Elsewhere, Rita argues that the statements of U.N. committees support the proposition that the right to life includes unborn children. Yet we have fought for years against the idea that these committees have any “authority” to establish treaty interpretations that bind sovereign states. Indeed, in recent years, these kangaroo committees have taken it upon themselves to reinterpret hard-law treaties to include a right to abortion where the treaty itself was silent, and have now directed more than 90 countries to liberalize their abortion laws.

Either non-binding resolutions create customary international law or they do not. Either U.N. committees speak with authority or they do not. Our disagreement with Rita is one of means, not ends. We cannot win this debate by undercutting the very heart of our arguments against the other side. We cannot win by undercutting a proper understanding of how international law and human rights are developed.

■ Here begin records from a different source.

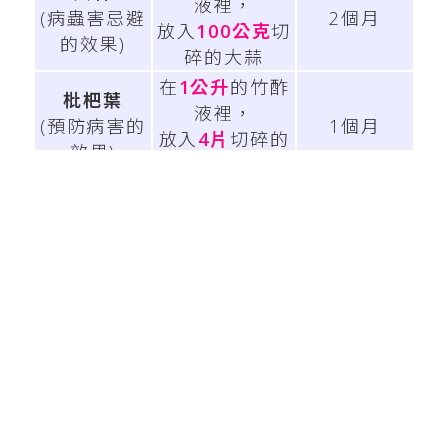
液裡，
(病蟲害忌避
2個月
放入
100公克
切
的效果)
碎的大蒜
在
1公升
的竹酢
枇杷葉
液裡，
(預防病害的
1個月
放入
4片
切碎的
效果)
葉子
在
1公升
的竹酢
魁蒿藥草
液裡，
(病蟲害忌避
2個月
放入
200公克
切
的效果)
碎的生葉
在
1公升
的竹酢
辣椒
液裡，
(蟲害忌避的
1個月
放入
100公克
的
效果)
辣椒
在
1公升
的竹酢
苦楝
液裡，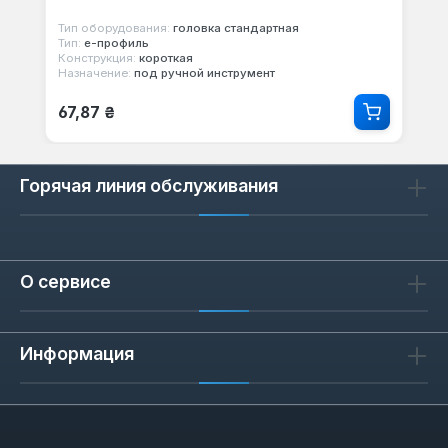
Тип оборудования:
головка стандартная
Тип:
е-профиль
Конструкция:
короткая
Назначение:
под ручной инструмент
Обычная цена:
67,87 ₴
Горячая линия обслуживания
О сервисе
Информация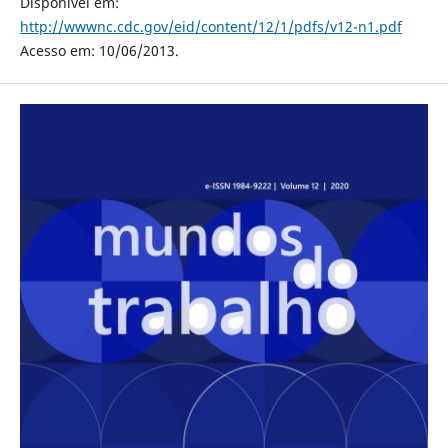
Disponível em:
http://wwwnc.cdc.gov/eid/content/12/1/pdfs/v12-n1.pdf
Acesso em: 10/06/2013.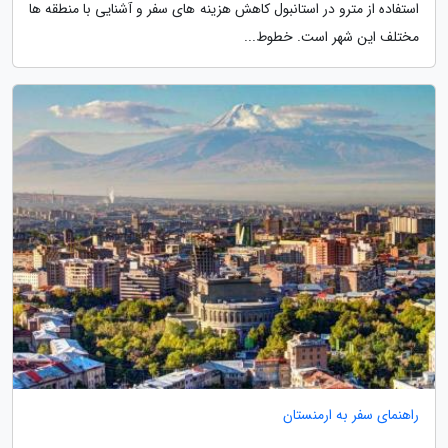
استفاده از مترو در استانبول کاهش هزینه های سفر و آشنایی با منطقه ها
مختلف این شهر است. خطوط...
راهنمای سفر به ارمنستان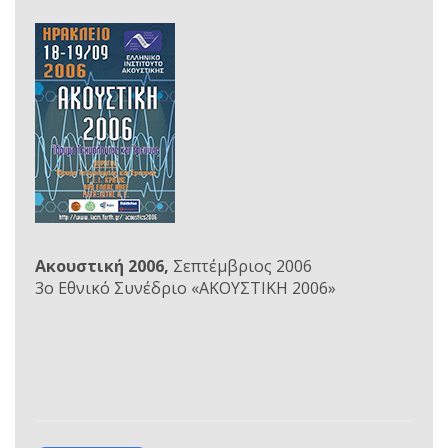
Ακουστική 2006,
Σεπτέμβριος 2006
3ο Εθνικό Συνέδριο «ΑΚΟΥΣΤΙΚΗ 2006»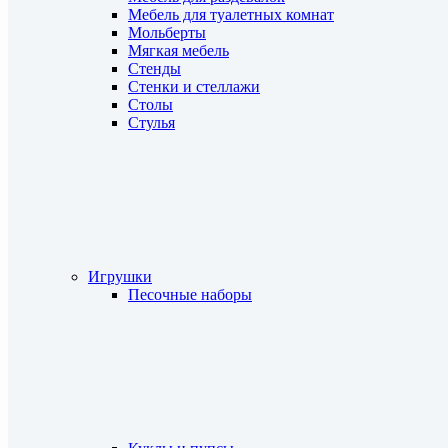
Мебель для туалетных комнат
Мольберты
Мягкая мебель
Стенды
Стенки и стеллажи
Столы
Стулья
Игрушки
Песочные наборы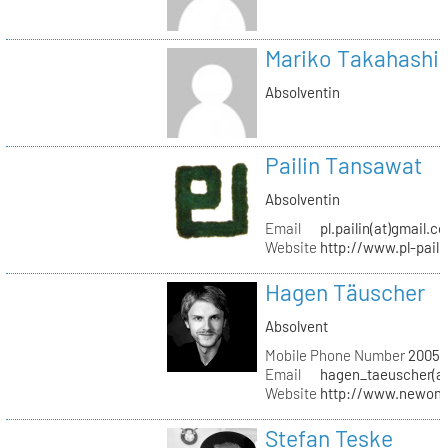
Mariko Takahashi
Absolventin
Pailin Tansawat
Absolventin
Email
pl.pailin(at)gmail.c
Website
http://www.pl-pail
Hagen Täuscher
Absolvent
Mobile Phone Number
20056
Email
hagen_taeuscher(a
Website
http://www.newon-
Stefan Teske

Appeals to international law tend to be the last resort of those who cannot get their way domestically. Advocates both pro-life and pro-abortion jump through linguistic hoops precisely because none of these documents do what they say they do. What’s more neither side at this point could obtain a treaty that explicitly grants a right to abortion or a right to life for the unborn.

We do believe that states parties have the right to determine for themselves their own treaty obligations, and there is plenty of language in binding treaties that states parties can use to protect the unborn child from abortion. But then, if a country wanted to do that, why not just do it in their domestic laws? Why invoke the increasingly murky and cockamamie world of international law and human rights? There is no shortcut to making the case domestically and democratically.

— Austin Ruse is president of C-FAM (Catholic Family and Human Rights Institute), a New York– and Washington, D.C. –based research institute that works exclusively on international social policy.